The sergeant saluted and he and his men went down the stairs. When they came out again Sir Francis was with them. He could not walk unaided, and his hands and feet were swaddled in bandages. Red stains had already soaked through the cloth.
"Oh, sweet Jesus, they have killed him," Hal whispered as they dragged his father, legs dangling and head hanging, across the yard.
Almost as if he had heard the words, Sir Francis lifted his head and looked up at him. Then he called in a clear, high voice, "Hal, remember your oath!"
"I love you, Father!" Hal shouted back, choking on the words with sorrow, and Barnard slashed his whip across his back.
"Get back to work, you bastard."
That evening as the file of convicts shuffled down the staircase past the door of his father's cell, Hal paused and called softly, "I pray God and all his saints to protect you, Father."
He heard his father move on the rustling mattress of straw, and then, after a long moment, his voice. "Thank you, my son. God grant us both the strength to endure the days ahead." from behind the shutters of her bedroom Katinka watched the tall figure of Slow John &-Fcoming up the avenue from the Parade. He passed out of her sight behind the stone wall at the bottom of the lawns and she knew he was going directly to his cottage. She had been waiting half the day for his return, and she was impatient. She placed the bonnet on her head, inspected her image in the mirror and was not satisfied. She looped a coil of her hair, arranged it carefully over her shoulder, then smiled at her reflection and left the room through the small door out to the back veranda. She followed the paved path under the naked black vines that covered the pergola, stripped of their last russet leaves by the onset of the winter gales.
Slow John's cottage stood alone at the edge of the forest. There was no person in the colony, no matter how lowly his station, who would live with him as a neighbour. When she reached it Katinka found the front door open and she went in without a knock or hesitation. The single room was bare as a hermit's cell. The floors were coated with cow dung, and the air smelled of stale smoke and the cold ashes on the open hearth. A simple bed, a single table and chair were the only furniture.
As she paused in the centre of the room she heard water splashing in the back yard and she followed the sound.

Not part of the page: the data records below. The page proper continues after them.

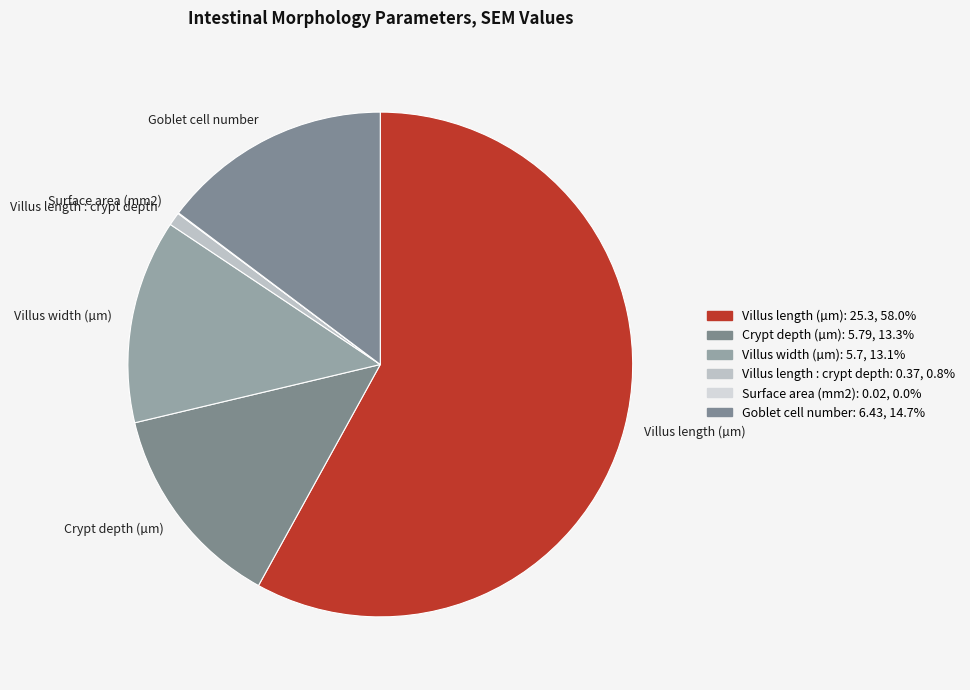

Does Villus length (µm) represent more than half of the total?

Yes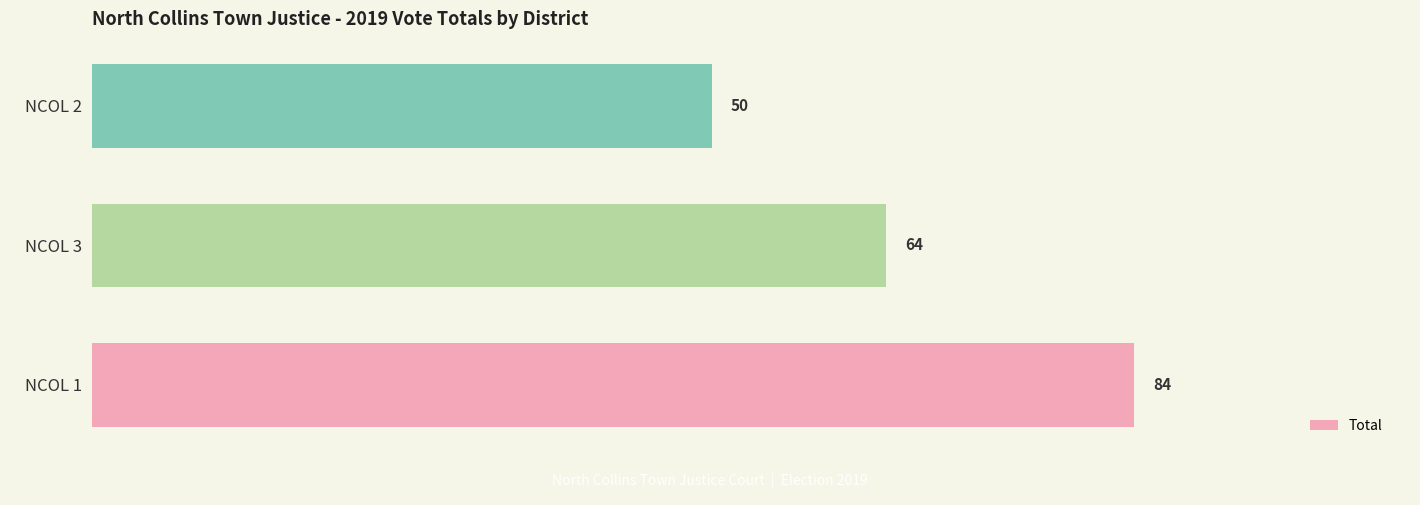

What is the change in value from NCOL 3 to NCOL 2?

-14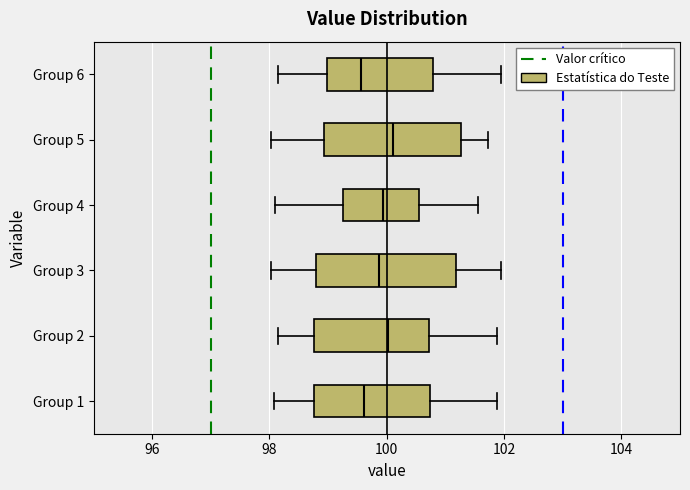

Where does the left whisker of the box for Group 3 end on the x-axis? The values are not printed on the chart, so give them approximately, as read against the axis.

98.0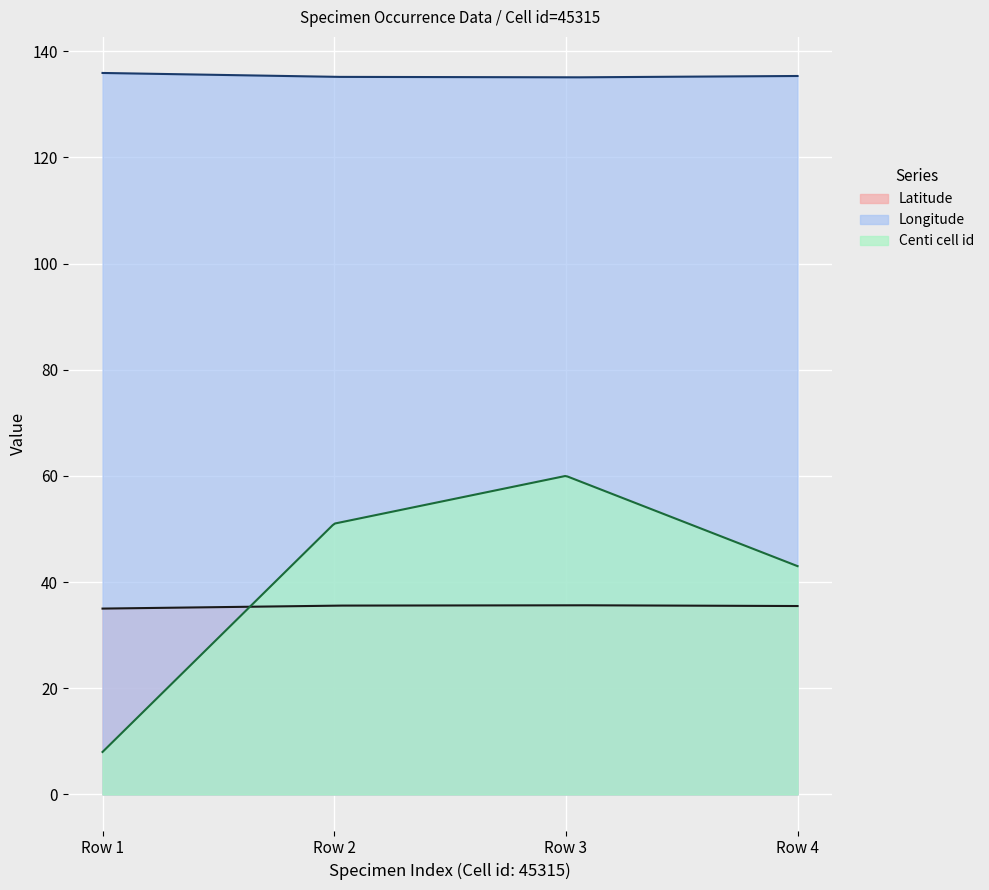

True or false: Latitude has more than 1 points higher than both neighbors.

False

Slow John stood beside the water trough. He was naked to the waist, and he was scooping water from the trough with a leather bucket and pouring it over his head.
He looked up at her, with the water trickling from his sodden hair down his chest and arms. His limbs were covered with the hard flat muscle of a professional wrestler or, she thought whimsically, of a Roman gladiator.
"You are not surprised to see me here," Katinka stated. It was not a question for she could see the answer in his flat gaze.